Much of that came from an increased worldwide demand for steel and other construction materials, as well as a surge in the cost of materials after Hurricane Katrina, he said.
Hopkins financed the new clinical buildings through private donations, state money, debt, and internal cash reserves.
$325M from donors
The hospital received $325 million from donors and $100 million for the state, and took $400 million in long-term debt. The rest came from its own pocket.
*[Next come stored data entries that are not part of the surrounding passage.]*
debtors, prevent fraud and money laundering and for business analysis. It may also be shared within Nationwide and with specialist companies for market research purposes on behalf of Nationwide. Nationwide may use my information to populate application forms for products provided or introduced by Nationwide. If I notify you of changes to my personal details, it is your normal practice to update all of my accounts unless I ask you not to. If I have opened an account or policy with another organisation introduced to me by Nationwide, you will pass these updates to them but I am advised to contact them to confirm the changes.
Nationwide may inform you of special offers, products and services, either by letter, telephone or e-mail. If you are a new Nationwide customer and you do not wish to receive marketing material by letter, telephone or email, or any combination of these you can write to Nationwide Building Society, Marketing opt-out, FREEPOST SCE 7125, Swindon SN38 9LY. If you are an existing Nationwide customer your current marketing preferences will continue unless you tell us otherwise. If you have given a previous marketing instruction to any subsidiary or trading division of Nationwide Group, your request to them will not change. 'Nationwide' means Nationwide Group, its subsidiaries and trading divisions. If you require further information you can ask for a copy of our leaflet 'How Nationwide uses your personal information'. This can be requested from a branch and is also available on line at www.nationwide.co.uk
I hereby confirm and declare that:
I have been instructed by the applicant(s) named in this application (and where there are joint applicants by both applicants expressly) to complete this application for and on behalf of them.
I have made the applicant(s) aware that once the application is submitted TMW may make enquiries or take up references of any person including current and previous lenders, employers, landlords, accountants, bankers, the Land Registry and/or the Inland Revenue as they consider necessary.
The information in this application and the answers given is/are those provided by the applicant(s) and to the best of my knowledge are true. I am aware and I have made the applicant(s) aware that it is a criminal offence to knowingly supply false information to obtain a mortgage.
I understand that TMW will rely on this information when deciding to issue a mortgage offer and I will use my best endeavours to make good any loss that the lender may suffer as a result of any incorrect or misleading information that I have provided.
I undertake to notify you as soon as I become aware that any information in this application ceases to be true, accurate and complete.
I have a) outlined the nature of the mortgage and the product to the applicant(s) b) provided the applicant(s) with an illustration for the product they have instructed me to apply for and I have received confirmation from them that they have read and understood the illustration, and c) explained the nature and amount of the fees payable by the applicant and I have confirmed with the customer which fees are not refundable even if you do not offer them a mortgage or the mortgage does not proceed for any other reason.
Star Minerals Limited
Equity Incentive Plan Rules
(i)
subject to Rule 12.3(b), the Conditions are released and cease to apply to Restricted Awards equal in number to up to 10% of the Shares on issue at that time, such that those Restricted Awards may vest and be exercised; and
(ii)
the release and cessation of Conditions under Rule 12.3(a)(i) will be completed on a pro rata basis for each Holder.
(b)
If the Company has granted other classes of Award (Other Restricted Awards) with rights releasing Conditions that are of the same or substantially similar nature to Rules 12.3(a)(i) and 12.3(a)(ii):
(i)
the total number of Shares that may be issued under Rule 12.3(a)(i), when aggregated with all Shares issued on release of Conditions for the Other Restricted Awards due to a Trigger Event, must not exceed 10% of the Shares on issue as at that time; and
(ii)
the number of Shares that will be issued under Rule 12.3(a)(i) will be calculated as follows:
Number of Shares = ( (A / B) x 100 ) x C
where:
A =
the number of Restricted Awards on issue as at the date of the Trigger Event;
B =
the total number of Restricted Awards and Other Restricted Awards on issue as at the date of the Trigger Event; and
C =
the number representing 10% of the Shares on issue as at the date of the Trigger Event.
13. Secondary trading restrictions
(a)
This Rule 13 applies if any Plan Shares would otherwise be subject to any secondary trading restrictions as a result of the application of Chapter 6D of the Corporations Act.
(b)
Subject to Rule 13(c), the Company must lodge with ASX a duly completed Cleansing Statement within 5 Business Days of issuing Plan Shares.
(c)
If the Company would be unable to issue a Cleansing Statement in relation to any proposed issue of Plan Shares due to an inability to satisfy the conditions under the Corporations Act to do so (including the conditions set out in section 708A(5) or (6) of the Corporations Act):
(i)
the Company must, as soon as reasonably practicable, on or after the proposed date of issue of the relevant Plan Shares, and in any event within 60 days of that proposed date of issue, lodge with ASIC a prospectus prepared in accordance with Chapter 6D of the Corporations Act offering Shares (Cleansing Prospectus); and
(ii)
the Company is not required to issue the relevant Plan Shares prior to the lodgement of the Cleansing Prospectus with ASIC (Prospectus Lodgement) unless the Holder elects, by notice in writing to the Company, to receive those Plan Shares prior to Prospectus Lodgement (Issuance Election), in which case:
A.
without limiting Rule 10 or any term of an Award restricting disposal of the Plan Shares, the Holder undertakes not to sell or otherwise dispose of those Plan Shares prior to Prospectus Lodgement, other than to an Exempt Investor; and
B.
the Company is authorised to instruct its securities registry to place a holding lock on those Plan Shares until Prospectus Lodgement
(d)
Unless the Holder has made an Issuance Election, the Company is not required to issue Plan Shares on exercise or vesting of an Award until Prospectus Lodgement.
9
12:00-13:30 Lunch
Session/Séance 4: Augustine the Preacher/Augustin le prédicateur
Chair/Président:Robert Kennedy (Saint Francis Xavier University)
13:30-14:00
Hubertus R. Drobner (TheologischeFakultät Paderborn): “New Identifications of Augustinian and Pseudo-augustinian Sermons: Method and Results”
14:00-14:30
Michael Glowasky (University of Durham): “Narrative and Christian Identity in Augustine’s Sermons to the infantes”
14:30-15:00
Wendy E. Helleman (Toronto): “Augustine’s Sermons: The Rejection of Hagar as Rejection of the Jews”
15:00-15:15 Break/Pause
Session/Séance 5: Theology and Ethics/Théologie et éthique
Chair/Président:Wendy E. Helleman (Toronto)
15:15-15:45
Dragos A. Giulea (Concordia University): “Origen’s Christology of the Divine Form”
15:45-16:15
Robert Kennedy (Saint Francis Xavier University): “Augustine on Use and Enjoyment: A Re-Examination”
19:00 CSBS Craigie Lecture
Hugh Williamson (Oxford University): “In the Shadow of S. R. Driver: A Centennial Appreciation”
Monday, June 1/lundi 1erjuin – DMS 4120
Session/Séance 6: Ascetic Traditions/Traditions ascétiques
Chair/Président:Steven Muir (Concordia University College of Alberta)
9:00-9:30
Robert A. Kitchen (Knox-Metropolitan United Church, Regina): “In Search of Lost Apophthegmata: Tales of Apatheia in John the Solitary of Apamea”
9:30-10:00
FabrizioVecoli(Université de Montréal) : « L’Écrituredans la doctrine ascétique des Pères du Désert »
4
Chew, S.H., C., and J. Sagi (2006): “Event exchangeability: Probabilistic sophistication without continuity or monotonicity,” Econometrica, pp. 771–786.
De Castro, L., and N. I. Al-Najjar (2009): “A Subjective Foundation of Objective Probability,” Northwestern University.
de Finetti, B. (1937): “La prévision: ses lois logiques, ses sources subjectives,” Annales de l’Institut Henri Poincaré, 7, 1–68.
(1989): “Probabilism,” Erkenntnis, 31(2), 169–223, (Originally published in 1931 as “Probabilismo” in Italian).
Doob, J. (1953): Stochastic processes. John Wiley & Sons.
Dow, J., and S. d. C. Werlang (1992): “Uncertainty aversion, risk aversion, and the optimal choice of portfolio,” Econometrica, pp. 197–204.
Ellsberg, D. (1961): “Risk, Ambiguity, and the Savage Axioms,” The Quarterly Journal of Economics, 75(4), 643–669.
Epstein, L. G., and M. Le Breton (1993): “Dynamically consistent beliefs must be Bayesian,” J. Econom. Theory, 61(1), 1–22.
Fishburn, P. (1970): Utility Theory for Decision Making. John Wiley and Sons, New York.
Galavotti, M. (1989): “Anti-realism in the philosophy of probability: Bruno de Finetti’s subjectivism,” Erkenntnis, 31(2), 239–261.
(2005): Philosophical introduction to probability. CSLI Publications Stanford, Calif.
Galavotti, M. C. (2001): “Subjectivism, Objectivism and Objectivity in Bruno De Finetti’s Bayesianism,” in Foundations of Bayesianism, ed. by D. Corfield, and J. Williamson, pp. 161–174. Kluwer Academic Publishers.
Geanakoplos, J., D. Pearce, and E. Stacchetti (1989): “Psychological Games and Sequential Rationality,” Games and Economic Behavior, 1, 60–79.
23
“That was one of the things that was striking,” Steffen said. “Despite the magnitude of the project, a significant portion of this was financed through existing funds that they held themselves.”
A hospital revising its projected cost is not unusual, especially during the construction boom that occurred from 2005 to 2008, Steffen said.
In 2005, the MHCC approved 11 new hospital projects. The previous year, it approved only four, which is about as many as were approved in 2010 and in 2011, he said.
Major hospital projects on the horizon for Maryland include a $394 million proposal to replace the Washington Adventist Hospital in Takoma Park with a new facility in the White Oak area of Silver Spring, on which the MHCC has not yet made a decision, and a new regional hospital in Prince George’s County that the University of Maryland Medical System and Dimensions Health Corp. have started to plan, Steffen said. MHCC does not expect a proposal on the Prince George’s County hospital until next year.
Other recent hospital construction across the state includes a $380 million tower that replaced the 1960s-era Mercy Medical Center in Baltimore and the $294 million Meritus Medical Center in Hagerstown that replaced the 100-year-old Washington County Hospital.